5 Vaccines Your Social Dog Should Be Current On

5 Vaccines Your Social Dog Should Be Current On

Taking your dog to Dogtopia, dog parks, pet food stores, and even the veterinarian means your pup is social and needs to be current on these important vaccines.

Here are the five most important vaccines to keep your dog protected and why they should be up to date.

Rabies
Rabies is required once at 16 weeks of age in puppies, then given again 1 year later (1 year, 4 months of age) and then every three years going forward. Dogs are required by law to be vaccinated against the rabies virus because this deadly virus can spread to humans.

WHY? If an unvaccinated puppy breaks the skin of a person or another dog using those sharp puppy teeth, your local laws will require you to quarantine your dog for a minimum of 10 days (could be as long as 6 months.)

Distemper Combo
DHPP (DHLPP) (DA2PP) (also called Distemper or Distemper Combo) has many abbreviations and can be called many different things. This vaccine is required as a puppy series beginning at 6-8 weeks old, boosted twice at 3-week intervals and again a year later. Like rabies, after the first year, the distemper/parvo combination vaccine can be given every three years.

WHY? Protection against highly contagious and potentially deadly viruses and bacteria will mean less risk of dogs getting sick. You can rest assured that your dog’s BFFFs are all current on their vaccines because we are committed to the health and safety of all our furry friends.

Leptospirosis
Leptospirosis (the “L” in some Distemper combination vaccines) should be included in the annual combination vaccine due to recent increases in Leptospirosis cases. Outdoor dogs in rural areas used to be thought of as high-risk candidates for Leptospirosis but that is changing!  This disease can be difficult to diagnose because it can take 7-10 days from exposure for the dog to show symptoms and the symptoms can look like other more common conditions. Leptospirosis needs to be boosted annually.

WHY? Leptospirosis can be deadly to dogs and it is transferable to humans!

Bordetella
Bordetella. The name of this vaccine can be confusing! There are many things than can cause the symptoms of canine cough (can be referred to as kennel cough), not just the Bordetella bacteria. Currently, most ‘canine cough’ vaccines will protect dogs from a few virus strains in addition to the bacteria called Bordetella. In healthy adult dogs, canine cough typically causes no more than a mild illness. In puppies or dogs with underlying health issues, it can cause severe illness or very rarely, death. Canine cough is highly contagious, easily transmitted through the air or direct contact. This vaccine may lose efficacy over time and is therefore recommended to be given every 6 months for dogs who attend social settings.

At Dogtopia, Bordetella is required to be current by 12 months from date of vaccine. Most veterinarians recommend the Bordetella vaccine be given every 6 months to maintain a high level of immunity for dogs who are often in social settings.

WHY? The Bordetella vaccine helps control and prevent the spread of germs that cause canine cough. If a dog that has been vaccinated with the Bordetella vaccine and still acquires canine cough, they will have a less severe form that resolves faster than a dog who is not vaccinated. The germs that cause canine cough are very similar to the common cold in humans with mild coughing and sometimes a runny nose.
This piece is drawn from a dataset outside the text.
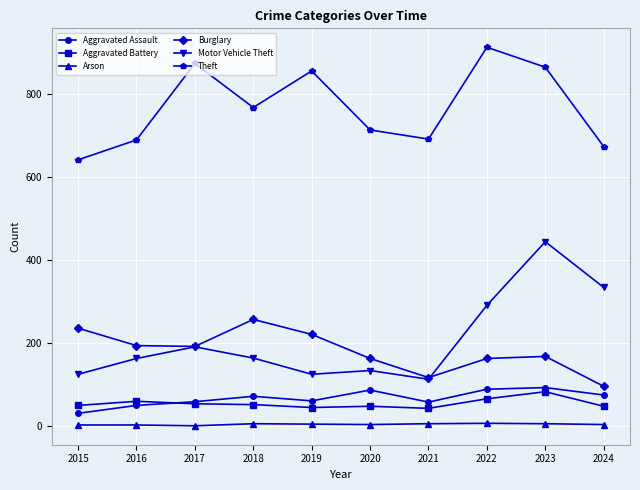

What is the value of the Aggravated Assault point at the 9th from the left?

93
Symptoms usually resolve within a week.

Influenza
There are two strains of canine influenza virus, both of which are contagious upper respiratory viruses known to infect dogs.
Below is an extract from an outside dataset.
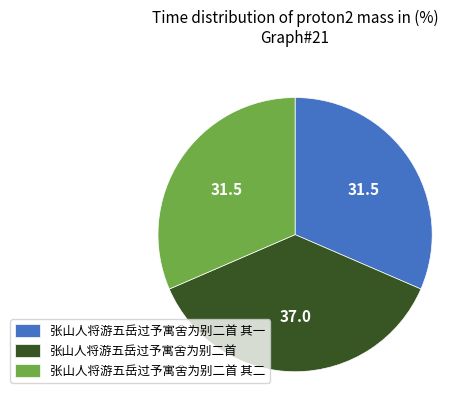

Which slice is the largest?

张山人将游五岳过予寓舍为别二首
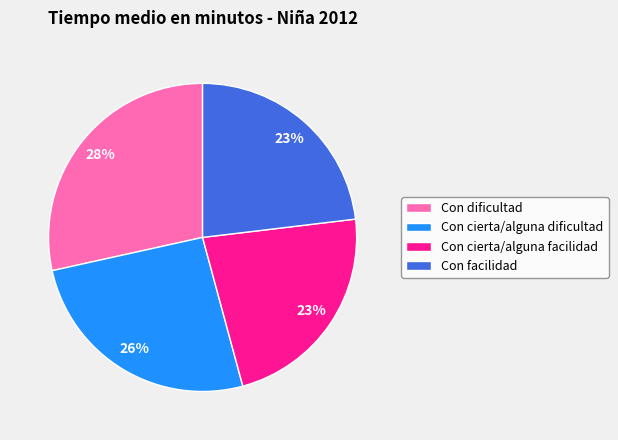

Is it true that Con cierta/alguna dificultad is 26% of the pie?

True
The newer influenza strain called Canine Influenza A, (H3N2), was identified as the disease that caused an outbreak in the Chicago and Atlanta area. This virus has also been identified in other states such as Florida and Texas.

WHY? Dogs who play in social settings run a higher risk of exposure to this virus than dogs who stay home. We recommend that pet parents vaccinate for both strains of the canine influenza virus to reduce the chance of contracting the virus or severity of symptoms if your dog does come down with the virus. The best way to protect our furry friends from a viral outbreak is to vaccinate! Most dogs do not have any exposure to the newer influenza strain so you can imagine that if it spreads to your area, many dogs will become symptomatic.

Vaccines do not have the ability to 100% prevent your dog from contracting a bacteria or virus, vaccines are intended as an aid in the control of diseases. Although the vaccines may not prevent infections altogether, efficacy trials have shown that they may significantly reduce the severity and duration of clinical illness. In addition, vaccines reduce the amount of virus shed and shortens the shedding time period; vaccinated dogs that become infected develop less severe illness and are less likely to spread the virus to other dogs.

Keep your social pup as healthy as possible!